After working with a hodgepodge of collaborators on Handwritten, Mendes eventually solidified his creative team for Illuminate with the same three names found all over the record: Warburton, the writer Scott Harris (perhaps best known for co-writing "Don't Let Me Down," his hit with The Chainsmokers), as well as Teddy Geiger, a former teen star herself. When they're not working side-by-side, the foursome have a group text where they record each other melodies via voice memo and trade lyrical ideas and concepts. In fact, the majority of the singer's No. 6 Hot 100 hit "There's Nothing Holdin' Me Back," which also scored the No. 1 slot on both the Adult Top 40 and Adult Contemporary Charts, was written through text.

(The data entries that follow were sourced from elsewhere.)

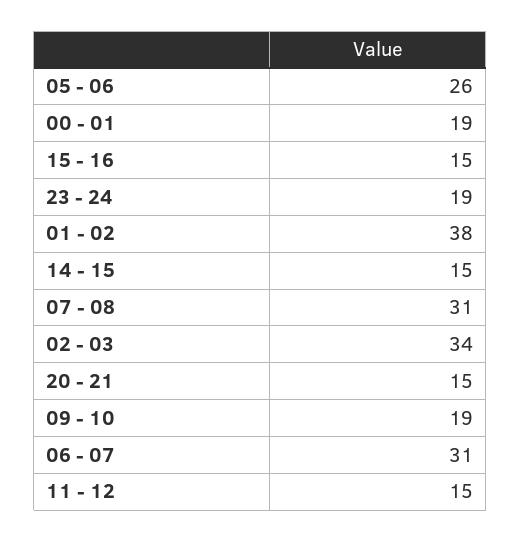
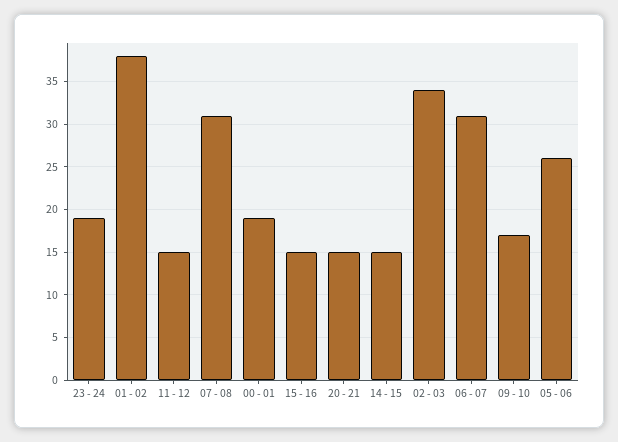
  {
    "05 - 06": 26,
    "00 - 01": 19,
    "15 - 16": 15,
    "23 - 24": 19,
    "01 - 02": 38,
    "14 - 15": 15,
    "07 - 08": 31,
    "02 - 03": 34,
    "20 - 21": 15,
-   "09 - 10": 19,
+   "09 - 10": 17,
    "06 - 07": 31,
    "11 - 12": 15
  }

"That was an interesting one," recalls Warburton of its origin. "I remember Shawn was playing this rocky chord progression and was just starting to have this growl in his voice. He sent us a voice memo with the melody and we thought it was awesome, so we put some lyrics to it." The group's initial draft of lyrics, based around the concept of energy, were later rewritten once they convened in a studio. "We brought that one to life when we got together and wrote the final lyrics in an hour or two. The next day, Shawn wanted to add a riff in for the beginning. He had a six-string ukulele he had just bought so we were jamming out on it, and that really added a lot to it." Warburton surmises the track became a hit because of an inherent fluidity of its sound. "There's actually not a whole lot to it; just power chords, the riff, and Shawn's killer vocals. I remember him in the booth; his vocal take was right off the demo. It was like, 'Holy crap.'"

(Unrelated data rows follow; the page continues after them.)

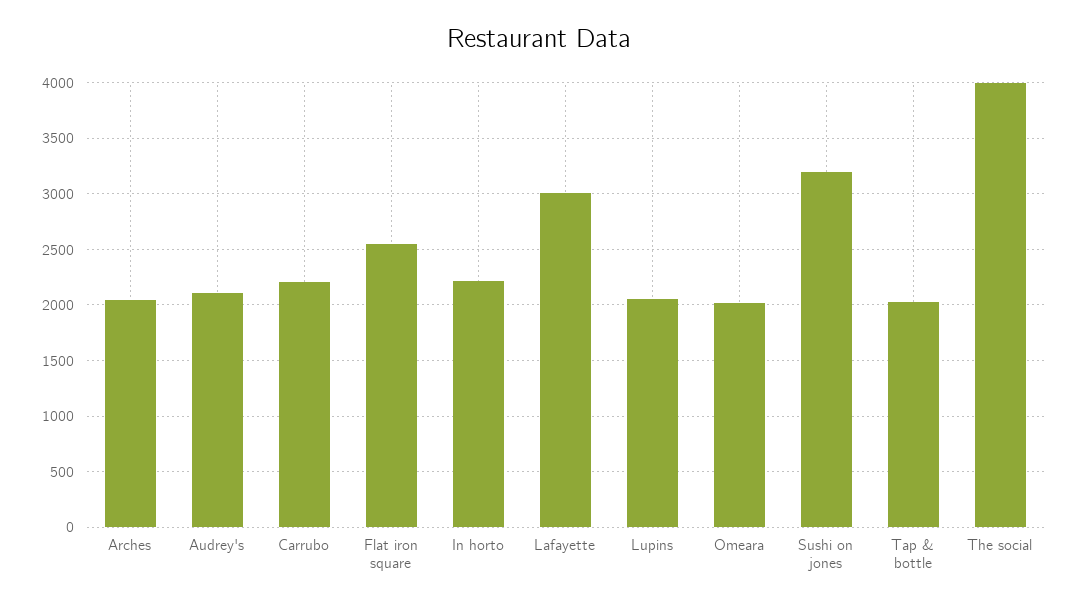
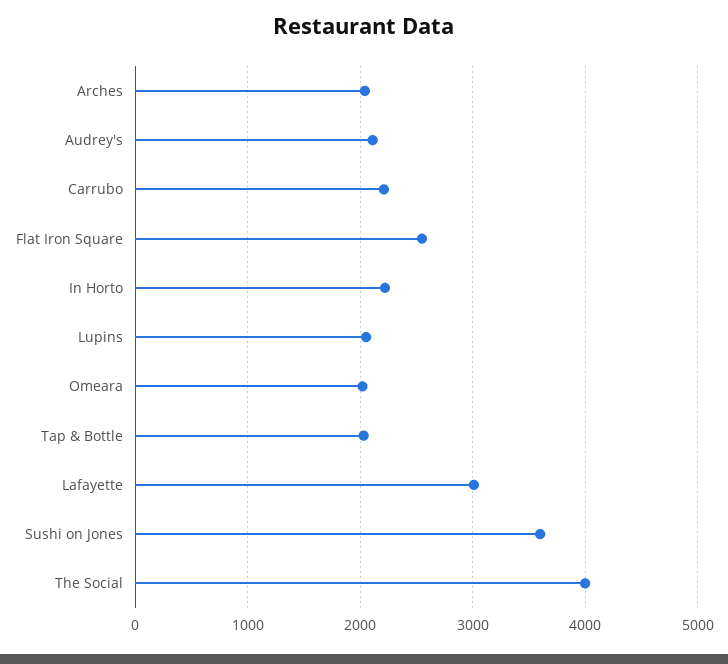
  {
    "Arches": 2000,
    "Audrey's": 2100,
    "Carrubo": 2200,
    "Flat iron square": 2500,
    "In horto": 2200,
    "Lafayette": 3000,
    "Lupins": 2100,
    "Omeara": 2000,
-   "Sushi on jones": 3200,
+   "Sushi on jones": 3600,
    "Tap & bottle": 2000,
    "The social": 4000
  }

The release of "There's Nothing Holdin' Me Back" last April marked a turn in Mendes' career, helping the teen sensation gain regard as a serious artist. (This, aside from the fact the boy from Pickering was still only 18 when the track came out.) It's a transitional hat-trick Mendes and his creative team are in the process of making again, starting off with "In My Blood." Produced by Geiger and Mendes, with writing credited to Geiger, Mendes, Harris and Warburton, its lyrics present a raw rumination on depression and was the first song concocted for his upcoming album.

"We wanted to write a song that wasn't necessarily about love," says Warburton of the track, which is currently climbing up the Billboard Hot 100, already staking a claim as Mendes' next hit. "It's about struggle… Not succumbing to it, but overcoming. So we kind of went in there with that mindset. This is one where people are saying that they really needed to hear those lyrics, that it really speaks to them. So it's been a real privilege."

Not that the team plotted specifically to create deeper tracks. "This album in general has got a lot of different flavors in it, but it's reflected by whatever we were inspired by at the time. We never set out to write a pop or rock song. If we're inspired by something and it clicks with everyone, that's our process. There will be things people won't expect and there'll be things that have that old flavor that people know and love. "

While Warburton and his cohorts are excited about the direction they're going in, that doesn't mean the songwriter, who just re-upped his deal under Sony/ATV, is sleeping easy in advance of new music. "I get so nervous before the songs come out," he says with a laugh, referring to the six tracks (including one with Khalid) he contributed to on Mendes' upcoming Shawn Mendes album. "I don't know why I get nervous. It could be because I've been so close with Shawn and the project for years, and 'In My Blood' specifically isn't very in line of what's current right now. All you can do is hope people embrace it."